Fresh out of the army, Brian Flanagan (Tom Cruise) returns to New York ready to take the city by storm, but his lack of a college degree limits his job prospects despite his willingness to learn and an enthusiastic moxie for spinning ideas. With a bartending job all he can land, he comes under the tutelage of experienced Aussie barman Doug Coughlin (Bryan Brown) who shows him the ropes and turns the eager beaver into New York’s flashiest showman. After Doug weds wealthy socialite (Kelly Lynch), Brian finds himself in Jamaica trying his own scheme to make his fortune, but love comes calling in the person of Jordan Mooney (Elisabeth Shue). A misunderstanding ends their hot affair, and Brian returns to the Big Apple with his own wealthy patroness (Lisa Banes) but with memories of Jordan invading his every thought.


Heywood Gould’s screenplay adapted from his own story leaves no metropolitan cliché unturned. There’s love and heartbreak, adultery, pregnancy, and suicide all springing willy-nilly at the viewer to keep the plot churning melodramatically but none of it explored with any depth or real emotional impact. Director Roger Donaldson stages several flashy bartender routines that are the visual showpieces of the movie and has some fun early on with a montage of rejections as Brian searches for a job in Manhattan. (Those who have spent time looking for jobs even in today’s jittery economy can still relate to this moment in the film.) But by the film’s midpoint when things have soured between the two lovers (after another gorgeous montage of the pretty pair indulging in all of the splendors the Caribbean can offer), the film turns into a series of hopeless soap opera moments that play almost like comedy in their predictability and stale familiarity. When tragedy strikes, it’s of limited interest due to faulty character writing, and the film’s conclusion is so banal as to be almost insulting to the viewer.

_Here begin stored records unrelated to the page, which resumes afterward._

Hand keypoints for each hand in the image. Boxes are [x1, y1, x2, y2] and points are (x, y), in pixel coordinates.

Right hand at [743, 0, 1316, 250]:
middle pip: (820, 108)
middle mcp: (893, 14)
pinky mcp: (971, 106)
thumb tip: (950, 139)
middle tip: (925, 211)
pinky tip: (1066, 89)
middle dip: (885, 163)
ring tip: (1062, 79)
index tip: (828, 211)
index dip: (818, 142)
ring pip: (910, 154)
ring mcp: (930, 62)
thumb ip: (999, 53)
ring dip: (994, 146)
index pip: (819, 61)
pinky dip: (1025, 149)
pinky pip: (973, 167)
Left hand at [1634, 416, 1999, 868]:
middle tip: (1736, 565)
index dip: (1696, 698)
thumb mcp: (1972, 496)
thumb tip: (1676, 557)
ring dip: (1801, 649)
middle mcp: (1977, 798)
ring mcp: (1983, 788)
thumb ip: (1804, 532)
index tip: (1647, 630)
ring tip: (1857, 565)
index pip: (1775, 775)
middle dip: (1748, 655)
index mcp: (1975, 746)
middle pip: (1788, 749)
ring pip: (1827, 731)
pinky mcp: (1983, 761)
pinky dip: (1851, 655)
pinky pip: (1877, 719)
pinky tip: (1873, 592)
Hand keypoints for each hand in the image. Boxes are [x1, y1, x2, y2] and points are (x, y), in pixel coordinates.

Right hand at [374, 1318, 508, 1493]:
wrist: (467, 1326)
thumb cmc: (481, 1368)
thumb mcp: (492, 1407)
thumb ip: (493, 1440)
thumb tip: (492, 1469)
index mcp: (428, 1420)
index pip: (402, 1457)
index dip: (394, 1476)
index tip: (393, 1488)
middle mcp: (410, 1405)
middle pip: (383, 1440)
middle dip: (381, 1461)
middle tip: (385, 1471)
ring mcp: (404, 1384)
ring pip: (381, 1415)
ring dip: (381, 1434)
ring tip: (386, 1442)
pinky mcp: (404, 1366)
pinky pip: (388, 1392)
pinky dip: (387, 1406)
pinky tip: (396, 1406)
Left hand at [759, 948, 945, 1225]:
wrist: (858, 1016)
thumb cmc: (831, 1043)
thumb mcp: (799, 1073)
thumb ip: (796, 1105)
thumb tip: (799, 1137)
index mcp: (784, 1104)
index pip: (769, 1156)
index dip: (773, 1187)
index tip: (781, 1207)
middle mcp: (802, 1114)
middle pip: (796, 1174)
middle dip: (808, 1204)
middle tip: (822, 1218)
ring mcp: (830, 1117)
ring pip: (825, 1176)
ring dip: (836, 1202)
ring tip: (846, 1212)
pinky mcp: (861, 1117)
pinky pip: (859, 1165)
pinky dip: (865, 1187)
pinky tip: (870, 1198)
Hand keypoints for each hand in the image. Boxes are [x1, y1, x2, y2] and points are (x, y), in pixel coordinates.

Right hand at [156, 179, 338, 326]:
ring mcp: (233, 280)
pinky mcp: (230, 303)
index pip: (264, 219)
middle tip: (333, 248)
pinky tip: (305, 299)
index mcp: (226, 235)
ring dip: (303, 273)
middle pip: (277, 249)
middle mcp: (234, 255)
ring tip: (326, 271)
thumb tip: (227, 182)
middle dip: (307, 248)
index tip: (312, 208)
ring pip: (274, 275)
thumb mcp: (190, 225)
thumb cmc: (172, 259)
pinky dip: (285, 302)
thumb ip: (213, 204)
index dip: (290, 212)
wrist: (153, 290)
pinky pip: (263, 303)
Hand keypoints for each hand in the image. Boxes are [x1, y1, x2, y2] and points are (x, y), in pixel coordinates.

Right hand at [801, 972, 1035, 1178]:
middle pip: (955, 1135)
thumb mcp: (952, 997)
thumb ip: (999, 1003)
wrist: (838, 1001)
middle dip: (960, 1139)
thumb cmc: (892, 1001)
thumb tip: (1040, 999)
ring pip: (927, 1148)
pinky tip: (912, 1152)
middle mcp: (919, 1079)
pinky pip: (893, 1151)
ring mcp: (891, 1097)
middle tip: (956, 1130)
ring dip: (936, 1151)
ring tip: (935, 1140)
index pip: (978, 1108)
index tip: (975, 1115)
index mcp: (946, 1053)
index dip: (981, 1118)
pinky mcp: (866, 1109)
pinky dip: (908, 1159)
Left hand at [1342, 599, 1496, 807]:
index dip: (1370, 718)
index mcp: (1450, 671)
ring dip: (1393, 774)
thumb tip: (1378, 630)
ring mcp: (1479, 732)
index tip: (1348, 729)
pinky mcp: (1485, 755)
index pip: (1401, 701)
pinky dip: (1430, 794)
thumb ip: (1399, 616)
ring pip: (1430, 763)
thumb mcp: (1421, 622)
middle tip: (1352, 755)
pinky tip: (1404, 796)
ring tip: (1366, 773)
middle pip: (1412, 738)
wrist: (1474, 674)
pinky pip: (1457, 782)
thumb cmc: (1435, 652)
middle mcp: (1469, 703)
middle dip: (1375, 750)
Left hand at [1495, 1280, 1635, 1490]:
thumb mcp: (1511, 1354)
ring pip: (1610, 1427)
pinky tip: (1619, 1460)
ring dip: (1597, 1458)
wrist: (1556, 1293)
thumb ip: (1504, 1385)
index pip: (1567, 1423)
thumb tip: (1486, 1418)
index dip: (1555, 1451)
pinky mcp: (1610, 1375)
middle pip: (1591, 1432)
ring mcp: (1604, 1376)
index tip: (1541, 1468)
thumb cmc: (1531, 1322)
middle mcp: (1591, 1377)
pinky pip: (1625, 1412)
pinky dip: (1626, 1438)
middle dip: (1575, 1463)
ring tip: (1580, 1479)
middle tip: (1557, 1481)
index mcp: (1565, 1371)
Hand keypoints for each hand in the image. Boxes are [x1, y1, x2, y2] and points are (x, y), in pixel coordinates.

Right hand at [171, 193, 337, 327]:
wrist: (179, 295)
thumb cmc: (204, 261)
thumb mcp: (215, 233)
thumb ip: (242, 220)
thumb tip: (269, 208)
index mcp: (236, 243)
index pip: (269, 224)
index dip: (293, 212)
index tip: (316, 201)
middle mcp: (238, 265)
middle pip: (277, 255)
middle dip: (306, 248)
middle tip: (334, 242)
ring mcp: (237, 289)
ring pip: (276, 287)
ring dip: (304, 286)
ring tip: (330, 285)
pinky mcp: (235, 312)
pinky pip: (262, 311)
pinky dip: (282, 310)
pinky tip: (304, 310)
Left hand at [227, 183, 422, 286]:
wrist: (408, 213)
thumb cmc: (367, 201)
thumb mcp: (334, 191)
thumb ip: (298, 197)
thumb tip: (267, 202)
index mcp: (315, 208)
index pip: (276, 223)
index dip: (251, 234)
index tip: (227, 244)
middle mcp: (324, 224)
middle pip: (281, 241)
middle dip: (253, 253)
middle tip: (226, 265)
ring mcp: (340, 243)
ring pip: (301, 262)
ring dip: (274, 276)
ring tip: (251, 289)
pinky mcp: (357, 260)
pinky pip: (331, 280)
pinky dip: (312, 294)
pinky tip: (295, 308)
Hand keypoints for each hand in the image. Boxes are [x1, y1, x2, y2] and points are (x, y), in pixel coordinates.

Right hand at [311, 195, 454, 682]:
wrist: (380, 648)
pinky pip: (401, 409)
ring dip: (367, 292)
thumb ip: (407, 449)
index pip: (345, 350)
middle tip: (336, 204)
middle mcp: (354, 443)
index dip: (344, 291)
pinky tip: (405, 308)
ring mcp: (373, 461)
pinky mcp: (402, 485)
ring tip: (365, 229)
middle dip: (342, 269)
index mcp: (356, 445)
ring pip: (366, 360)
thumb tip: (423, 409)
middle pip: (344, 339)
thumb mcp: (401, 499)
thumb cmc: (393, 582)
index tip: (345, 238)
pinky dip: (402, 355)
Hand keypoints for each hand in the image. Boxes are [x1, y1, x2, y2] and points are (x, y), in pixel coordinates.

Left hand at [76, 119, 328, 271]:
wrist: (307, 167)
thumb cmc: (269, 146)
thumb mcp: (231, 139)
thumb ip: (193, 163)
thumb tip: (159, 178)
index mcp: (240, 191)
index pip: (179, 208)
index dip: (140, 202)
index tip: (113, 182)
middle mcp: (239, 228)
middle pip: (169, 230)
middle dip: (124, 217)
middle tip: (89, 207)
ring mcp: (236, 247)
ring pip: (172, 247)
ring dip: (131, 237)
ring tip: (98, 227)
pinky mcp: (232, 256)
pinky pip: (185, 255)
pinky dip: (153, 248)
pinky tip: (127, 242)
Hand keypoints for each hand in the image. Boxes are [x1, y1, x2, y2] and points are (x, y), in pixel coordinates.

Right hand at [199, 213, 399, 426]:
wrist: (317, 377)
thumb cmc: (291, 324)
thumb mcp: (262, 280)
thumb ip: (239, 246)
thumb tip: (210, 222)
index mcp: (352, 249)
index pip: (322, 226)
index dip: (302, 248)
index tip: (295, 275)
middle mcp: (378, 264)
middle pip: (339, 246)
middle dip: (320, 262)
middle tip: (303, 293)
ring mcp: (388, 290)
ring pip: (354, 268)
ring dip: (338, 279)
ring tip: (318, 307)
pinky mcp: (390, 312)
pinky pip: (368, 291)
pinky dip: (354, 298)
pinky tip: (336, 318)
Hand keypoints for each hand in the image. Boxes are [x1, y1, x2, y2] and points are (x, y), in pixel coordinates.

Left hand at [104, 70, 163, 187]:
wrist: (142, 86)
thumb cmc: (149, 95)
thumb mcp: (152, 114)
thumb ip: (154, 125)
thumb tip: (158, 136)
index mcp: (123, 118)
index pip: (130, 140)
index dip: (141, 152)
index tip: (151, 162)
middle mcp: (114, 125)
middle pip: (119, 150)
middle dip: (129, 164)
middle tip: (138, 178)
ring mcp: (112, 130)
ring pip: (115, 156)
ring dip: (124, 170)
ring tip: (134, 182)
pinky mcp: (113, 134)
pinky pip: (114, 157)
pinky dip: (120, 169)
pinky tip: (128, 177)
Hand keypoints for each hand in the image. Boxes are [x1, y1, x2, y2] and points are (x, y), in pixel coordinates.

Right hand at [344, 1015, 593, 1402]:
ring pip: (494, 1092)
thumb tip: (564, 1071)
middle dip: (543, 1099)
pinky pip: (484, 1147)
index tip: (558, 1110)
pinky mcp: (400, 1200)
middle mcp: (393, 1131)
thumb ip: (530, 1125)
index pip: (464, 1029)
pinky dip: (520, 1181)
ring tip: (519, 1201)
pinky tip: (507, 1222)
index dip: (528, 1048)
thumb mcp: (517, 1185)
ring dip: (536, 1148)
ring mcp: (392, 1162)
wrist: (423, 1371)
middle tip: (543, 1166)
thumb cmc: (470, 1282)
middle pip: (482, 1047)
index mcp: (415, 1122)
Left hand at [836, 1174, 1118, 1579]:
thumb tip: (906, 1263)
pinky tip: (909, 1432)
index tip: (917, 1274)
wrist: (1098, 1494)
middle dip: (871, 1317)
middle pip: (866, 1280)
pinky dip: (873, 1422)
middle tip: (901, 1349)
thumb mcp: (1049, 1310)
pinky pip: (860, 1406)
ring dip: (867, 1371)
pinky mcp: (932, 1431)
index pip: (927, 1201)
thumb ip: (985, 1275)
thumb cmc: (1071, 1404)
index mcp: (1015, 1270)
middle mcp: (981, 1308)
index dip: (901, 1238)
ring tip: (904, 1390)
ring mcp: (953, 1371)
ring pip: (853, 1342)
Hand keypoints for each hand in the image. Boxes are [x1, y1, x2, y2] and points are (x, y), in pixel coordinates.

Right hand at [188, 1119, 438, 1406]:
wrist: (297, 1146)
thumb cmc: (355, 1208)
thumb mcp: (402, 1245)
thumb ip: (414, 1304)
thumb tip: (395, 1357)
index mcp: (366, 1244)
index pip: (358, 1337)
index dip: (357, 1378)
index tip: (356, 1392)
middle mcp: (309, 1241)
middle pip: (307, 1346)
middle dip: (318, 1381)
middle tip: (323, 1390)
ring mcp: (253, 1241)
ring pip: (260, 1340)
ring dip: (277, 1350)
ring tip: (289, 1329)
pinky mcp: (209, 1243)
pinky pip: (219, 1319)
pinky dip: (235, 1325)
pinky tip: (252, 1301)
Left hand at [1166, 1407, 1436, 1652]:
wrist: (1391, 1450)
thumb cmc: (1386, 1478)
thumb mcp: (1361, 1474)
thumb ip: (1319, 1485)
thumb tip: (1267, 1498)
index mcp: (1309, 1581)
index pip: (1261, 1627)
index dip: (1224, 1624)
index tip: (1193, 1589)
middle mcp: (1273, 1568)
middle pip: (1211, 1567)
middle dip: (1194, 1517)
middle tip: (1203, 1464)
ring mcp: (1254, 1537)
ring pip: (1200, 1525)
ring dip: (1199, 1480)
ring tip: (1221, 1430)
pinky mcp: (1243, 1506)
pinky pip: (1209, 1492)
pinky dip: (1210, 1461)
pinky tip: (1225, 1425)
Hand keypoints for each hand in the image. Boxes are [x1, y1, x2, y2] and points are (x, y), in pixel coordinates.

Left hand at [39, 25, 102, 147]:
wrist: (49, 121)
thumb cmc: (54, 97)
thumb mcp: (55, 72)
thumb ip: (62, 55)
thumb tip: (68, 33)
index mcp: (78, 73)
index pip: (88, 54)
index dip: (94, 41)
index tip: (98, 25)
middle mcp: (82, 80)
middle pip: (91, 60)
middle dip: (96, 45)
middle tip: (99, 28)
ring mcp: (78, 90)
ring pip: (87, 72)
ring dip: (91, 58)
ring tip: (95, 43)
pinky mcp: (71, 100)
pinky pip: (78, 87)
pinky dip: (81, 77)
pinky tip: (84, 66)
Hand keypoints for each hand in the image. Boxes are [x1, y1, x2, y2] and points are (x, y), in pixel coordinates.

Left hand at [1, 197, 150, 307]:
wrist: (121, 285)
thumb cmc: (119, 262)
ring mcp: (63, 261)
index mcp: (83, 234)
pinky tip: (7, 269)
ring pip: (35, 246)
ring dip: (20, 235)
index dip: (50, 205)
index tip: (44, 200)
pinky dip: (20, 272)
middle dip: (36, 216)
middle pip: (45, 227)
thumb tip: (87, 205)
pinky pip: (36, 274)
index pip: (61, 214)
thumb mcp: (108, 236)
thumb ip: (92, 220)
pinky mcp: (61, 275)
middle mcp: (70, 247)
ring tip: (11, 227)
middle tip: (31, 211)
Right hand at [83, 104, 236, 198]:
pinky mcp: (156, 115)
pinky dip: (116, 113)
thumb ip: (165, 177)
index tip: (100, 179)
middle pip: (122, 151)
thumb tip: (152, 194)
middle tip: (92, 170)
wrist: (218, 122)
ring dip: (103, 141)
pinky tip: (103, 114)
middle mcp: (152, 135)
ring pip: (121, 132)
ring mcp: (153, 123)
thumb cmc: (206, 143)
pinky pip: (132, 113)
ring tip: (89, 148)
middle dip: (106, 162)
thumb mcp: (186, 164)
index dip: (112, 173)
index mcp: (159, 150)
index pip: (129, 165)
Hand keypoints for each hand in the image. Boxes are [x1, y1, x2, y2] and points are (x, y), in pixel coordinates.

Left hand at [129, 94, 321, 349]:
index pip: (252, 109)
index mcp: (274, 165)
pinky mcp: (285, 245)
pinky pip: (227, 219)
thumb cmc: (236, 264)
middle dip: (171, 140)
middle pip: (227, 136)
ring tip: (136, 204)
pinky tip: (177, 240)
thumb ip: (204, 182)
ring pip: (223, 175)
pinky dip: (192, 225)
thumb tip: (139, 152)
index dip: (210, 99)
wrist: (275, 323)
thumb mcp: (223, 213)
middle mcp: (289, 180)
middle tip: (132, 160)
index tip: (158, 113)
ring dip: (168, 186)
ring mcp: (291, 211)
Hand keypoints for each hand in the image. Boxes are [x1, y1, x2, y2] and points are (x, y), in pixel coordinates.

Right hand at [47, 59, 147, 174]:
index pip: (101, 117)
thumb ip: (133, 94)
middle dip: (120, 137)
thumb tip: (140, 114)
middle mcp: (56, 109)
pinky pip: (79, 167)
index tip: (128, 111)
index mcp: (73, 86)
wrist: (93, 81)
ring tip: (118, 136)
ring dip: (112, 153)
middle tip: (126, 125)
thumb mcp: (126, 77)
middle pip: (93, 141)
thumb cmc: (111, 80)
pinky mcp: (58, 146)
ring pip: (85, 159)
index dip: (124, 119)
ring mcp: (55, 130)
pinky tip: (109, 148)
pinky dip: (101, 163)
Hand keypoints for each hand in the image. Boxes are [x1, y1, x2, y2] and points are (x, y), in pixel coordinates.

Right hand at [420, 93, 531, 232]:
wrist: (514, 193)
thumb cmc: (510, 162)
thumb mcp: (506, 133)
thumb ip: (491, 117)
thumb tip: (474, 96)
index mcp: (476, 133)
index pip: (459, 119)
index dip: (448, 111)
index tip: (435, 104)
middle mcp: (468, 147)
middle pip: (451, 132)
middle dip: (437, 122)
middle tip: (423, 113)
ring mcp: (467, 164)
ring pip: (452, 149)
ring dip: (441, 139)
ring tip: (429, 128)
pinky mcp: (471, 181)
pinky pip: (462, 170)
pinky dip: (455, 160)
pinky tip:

Tom Cruise does act his heart out in the movie, making the small dramatic moments seem bigger than they deserve with his total commitment to the part. He also mixes a whale of a drink. Bryan Brown’s character is the most ill-treated in the film, varying from friend to jerk and back with almost the blink of an eye. Elisabeth Shue plays the clichés of her poor little rich girl role as best she can, but there’s nothing fresh here. Gina Gershon gets a spotlight moment as a flirty bar patron who sends the pulses of both bartenders racing while Ron Dean as Brian’s Uncle Pat has the movie’s most ingratiating role as a down-to-earth businessman who offers sage advice. Laurence Luckinbill plays the angry father of Shue’s Jordan with one-note simplicity.



Video Quality

4.5/5


The film’s 1.85:1 theatrical aspect ratio is faithfully reproduced in this 1080p transfer using the AVC codec. Color is nicely saturated and very appealing while flesh tones are always realistically represented. Sharpness is very good with only an occasional shot that doesn’t seem well matched to the ones surrounding it. Black levels are good but not superb. The film has been divided into 10 chapters.



Audio Quality

4/5


The DTS-HD Master Audio 5.1 sound mix makes sterling use of its generous array of pop tunes that are spread effectively into the front and rear channels. There’s a bit of surround ambiance in the various bar scenes as the patrons get high from the bartenders’ extended drink-pouring routines, but more could have been done with this. Dialogue has been professionally recorded and has been relegated to the center channel.



Special Features

0/5


There are no bonus features with this barebones release.


There are promo trailers for John Carter and The Odd Life of Timothy Green.



In Conclusion

2.5/5 (not an average)


Like the people it portrays, the Blu-ray release of Cocktail looks and sounds beautiful. The drama is rather juvenile, and there’s very little of interest here unless one is a fan of the film’s stars. But if one likes the movie, this high definition transfer will not disappoint.